In his latest precious metals note, Mike McGlone, senior market strategist at Bloomberg Intelligence, said that while he doesn’t rule out a run to $6,000 an ounce for gold, it’s more likely that prices will test support at $4,000 an ounce. He also believes silver could fall all the way back to $50 an ounce.
“Gold and silver going parabolic in January have the earmarks of 2026 being a down year as part of a peaking process,” he said in the note. “Momentum could carry the store of value as high as $6,000 an ounce, but normal reversion points back toward $4,000.”
Not only has gold’s rally pushed prices into significantly overbought territory, but McGlone said that it has also significantly outpaced the broader commodity index. He noted that at its peak, the Bloomberg Commodity Index (BCOM)/gold ratio was 68 from a base of 100 in 1960; meanwhile, 50 marked lows in 1980, ’87, and 2020. Currently, the ratio is trading at 32.
“It might take an unlikely paradigm shift for gold to stay so stretched vs. broad commodities -- or is the BCOM too low?” he said. “When prices move this far and fast, fundamental underpinnings can shift quickly, and gold's uptoo-much risks appear to us to be too extreme for a favorable risk/reward outlook.”
At the same time, McGlone noted that gold is also overvalued compared to inflation.
“Not since President Richard Nixon exited the gold standard in 1971 has gold been so stretched with inflation so low. Will inflation follow the ancient store of value that's gone parabolic, or will typical post-inflation deflation prevail?” he said. “We lean to the latter.”
Although gold may be overvalued, McGlone noted that it could still play an important role as a portfolio diversifier. He pointed out that even at elevated levels, the gold/S&P 500 ratio remains elevated.
“When the metal topped about 15 years ago, so did the ounces of gold divided by the S&P 500 (SPX), near 1.7x. At 0.71x on Feb. 3, the gold/SPX ratio is less than half its 2011 high, which may indicate a support factor for the ancient store of value as a diversification hedge against elevated equities,” he said.

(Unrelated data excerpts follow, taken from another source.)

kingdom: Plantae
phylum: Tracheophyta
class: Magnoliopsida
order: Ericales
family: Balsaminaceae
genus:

Looking ahead, McGlone said that renewed bullish momentum in equity markets could put more downside risk on gold; however, he added that if the broad market index falls, gold, even at lower prices, could outperform on a relative basis.
Looking at silver, McGlone said that it’s unlikely the gold/silver ratio is sustainable below 50 points. Silver’s sharp decline on Friday and Monday has pushed the ratio back to historical norms, currently trading at 56.6 points.
“This year's $121.65 high may be revisited, but reversion toward $50 appears as a normal path for the commodity known as the 'devil's metal,' due to its volatility,” he said.